In vivo analysis of actin and tropomyosin filament dynamics

Abstract

The actin cytoskeleton is involved in virtually every biological process. Assembly of actin structures in cells is mediated by actin-associated proteins (AAPs) that collaborate to assemble and regulate actin filaments. Actin nucleators generate linear and branched actin filaments while the tropomyosins (Tpms), known as the master regulators of actin filaments, stabilise and confer specific functions to filaments by governing their interaction with other AAPs.

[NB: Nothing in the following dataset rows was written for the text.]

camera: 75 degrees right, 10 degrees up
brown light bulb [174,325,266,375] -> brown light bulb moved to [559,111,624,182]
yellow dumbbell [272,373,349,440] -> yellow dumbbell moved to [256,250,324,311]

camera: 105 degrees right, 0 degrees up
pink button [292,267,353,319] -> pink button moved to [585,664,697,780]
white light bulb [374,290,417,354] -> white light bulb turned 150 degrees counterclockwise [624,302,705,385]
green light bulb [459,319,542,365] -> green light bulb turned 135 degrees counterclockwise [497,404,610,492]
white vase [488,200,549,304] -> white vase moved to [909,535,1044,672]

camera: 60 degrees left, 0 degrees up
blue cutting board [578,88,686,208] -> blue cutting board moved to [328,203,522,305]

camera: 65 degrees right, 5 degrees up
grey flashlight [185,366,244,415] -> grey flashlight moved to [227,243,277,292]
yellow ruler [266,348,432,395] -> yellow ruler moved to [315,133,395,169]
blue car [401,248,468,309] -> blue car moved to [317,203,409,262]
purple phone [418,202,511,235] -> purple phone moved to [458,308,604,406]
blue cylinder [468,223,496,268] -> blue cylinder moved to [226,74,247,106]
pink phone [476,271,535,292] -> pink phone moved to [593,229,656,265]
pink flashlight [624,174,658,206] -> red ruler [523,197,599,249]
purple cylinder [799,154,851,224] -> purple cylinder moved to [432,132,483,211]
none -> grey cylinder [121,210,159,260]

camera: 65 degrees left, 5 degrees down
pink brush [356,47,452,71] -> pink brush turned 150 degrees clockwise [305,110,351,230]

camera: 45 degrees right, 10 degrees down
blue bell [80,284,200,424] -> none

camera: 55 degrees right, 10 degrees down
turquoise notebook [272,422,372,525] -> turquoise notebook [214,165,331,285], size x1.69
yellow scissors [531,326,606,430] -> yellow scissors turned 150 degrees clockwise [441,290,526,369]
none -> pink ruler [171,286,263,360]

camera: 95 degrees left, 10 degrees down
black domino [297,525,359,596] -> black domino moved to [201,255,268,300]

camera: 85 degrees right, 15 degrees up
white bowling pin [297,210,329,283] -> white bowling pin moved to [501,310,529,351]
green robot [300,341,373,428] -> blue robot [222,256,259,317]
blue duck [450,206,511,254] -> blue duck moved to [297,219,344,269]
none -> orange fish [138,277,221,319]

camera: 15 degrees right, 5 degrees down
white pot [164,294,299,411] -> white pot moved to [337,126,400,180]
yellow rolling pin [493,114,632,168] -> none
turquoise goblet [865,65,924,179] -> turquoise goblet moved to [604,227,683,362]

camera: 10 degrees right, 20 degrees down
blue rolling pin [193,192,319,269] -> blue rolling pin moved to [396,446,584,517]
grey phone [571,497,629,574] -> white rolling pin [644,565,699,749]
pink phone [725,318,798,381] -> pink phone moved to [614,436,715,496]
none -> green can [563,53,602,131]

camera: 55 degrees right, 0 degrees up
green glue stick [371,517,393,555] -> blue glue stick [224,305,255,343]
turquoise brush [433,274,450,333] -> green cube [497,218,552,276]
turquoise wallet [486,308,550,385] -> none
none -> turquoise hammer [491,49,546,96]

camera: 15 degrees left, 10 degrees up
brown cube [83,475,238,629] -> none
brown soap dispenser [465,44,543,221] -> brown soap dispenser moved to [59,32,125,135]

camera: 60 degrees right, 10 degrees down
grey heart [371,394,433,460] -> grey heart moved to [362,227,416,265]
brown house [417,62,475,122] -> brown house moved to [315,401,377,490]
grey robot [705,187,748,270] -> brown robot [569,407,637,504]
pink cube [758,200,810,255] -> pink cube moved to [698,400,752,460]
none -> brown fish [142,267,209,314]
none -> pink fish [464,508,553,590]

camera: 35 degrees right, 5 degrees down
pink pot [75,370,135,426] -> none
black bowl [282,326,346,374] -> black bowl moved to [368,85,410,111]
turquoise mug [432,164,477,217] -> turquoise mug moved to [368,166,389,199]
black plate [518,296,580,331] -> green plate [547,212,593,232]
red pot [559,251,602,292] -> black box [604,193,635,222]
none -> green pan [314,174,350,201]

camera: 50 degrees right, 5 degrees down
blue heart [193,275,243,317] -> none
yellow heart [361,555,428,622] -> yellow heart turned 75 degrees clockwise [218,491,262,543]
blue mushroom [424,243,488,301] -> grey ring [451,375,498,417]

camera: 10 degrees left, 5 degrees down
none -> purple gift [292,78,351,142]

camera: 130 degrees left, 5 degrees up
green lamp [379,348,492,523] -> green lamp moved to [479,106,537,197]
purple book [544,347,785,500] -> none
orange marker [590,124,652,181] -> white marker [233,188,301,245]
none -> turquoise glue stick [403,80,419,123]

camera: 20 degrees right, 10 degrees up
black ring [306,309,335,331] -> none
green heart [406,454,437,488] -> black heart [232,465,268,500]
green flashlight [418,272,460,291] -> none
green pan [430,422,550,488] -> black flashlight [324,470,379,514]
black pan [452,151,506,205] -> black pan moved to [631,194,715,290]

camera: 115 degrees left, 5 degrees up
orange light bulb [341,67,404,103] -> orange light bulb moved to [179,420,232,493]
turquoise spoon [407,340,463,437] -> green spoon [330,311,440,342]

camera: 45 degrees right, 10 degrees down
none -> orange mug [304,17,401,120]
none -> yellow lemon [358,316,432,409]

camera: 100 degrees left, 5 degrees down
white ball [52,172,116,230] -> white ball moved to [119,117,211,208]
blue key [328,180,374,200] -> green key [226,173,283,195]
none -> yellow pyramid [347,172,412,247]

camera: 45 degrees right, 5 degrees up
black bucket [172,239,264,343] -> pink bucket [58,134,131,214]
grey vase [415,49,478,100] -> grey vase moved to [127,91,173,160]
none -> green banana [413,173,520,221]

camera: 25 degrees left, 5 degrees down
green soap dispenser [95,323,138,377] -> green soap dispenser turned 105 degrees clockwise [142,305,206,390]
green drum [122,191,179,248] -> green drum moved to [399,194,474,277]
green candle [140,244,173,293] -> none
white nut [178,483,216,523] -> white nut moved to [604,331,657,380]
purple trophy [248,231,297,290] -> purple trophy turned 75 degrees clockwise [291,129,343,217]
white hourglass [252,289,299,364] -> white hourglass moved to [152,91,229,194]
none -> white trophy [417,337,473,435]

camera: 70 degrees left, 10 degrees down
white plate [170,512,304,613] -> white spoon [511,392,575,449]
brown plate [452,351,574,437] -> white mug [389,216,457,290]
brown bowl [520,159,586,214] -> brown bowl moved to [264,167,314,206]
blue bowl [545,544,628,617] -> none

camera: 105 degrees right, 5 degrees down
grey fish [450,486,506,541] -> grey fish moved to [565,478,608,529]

The dynamics of actin assembly has been studied in in vitro and ex vivo systems; however, no studies have investigated the de novo assembly kinetics of functional actin structures in vivo in mammals. Furthermore, no study has thoroughly investigated the relationship between cytoskeletal Tpms and actin filaments in cells. This thesis employed cutting-edge subcellular intravital microscopy to investigate the recruitment kinetics of the linear and branched actin nucleators, formins mDia1, mDia2 and the Arp2/3 complex, respectively, Tpms 3.1 and 4.2, myosin IIA, and the crosslinker alpha-actinin 4 during de novo actin scaffold assembly that drives regulated secretory granule exocytosis in rodent salivary glands, as well as the relationship between Tpm3.1 and actin filaments. This was achieved by developing a novel mouse salivary gland gene delivery technique using both viral and non-viral vectors. The findings provide insights into Tpm regulation of actin filaments, suggesting that multiple functionally distinct actin populations exist and work in tandem. Actin scaffold assembly requires the collaborative effort between multiple actin nucleators that have unique recruitment kinetics and activities. Remarkably, actin scaffold-driven regulated secretory granule exocytosis in vivo was shown to occur in two distinct phases, which revealed novel functions and interdependence between the branched and linear actin networks.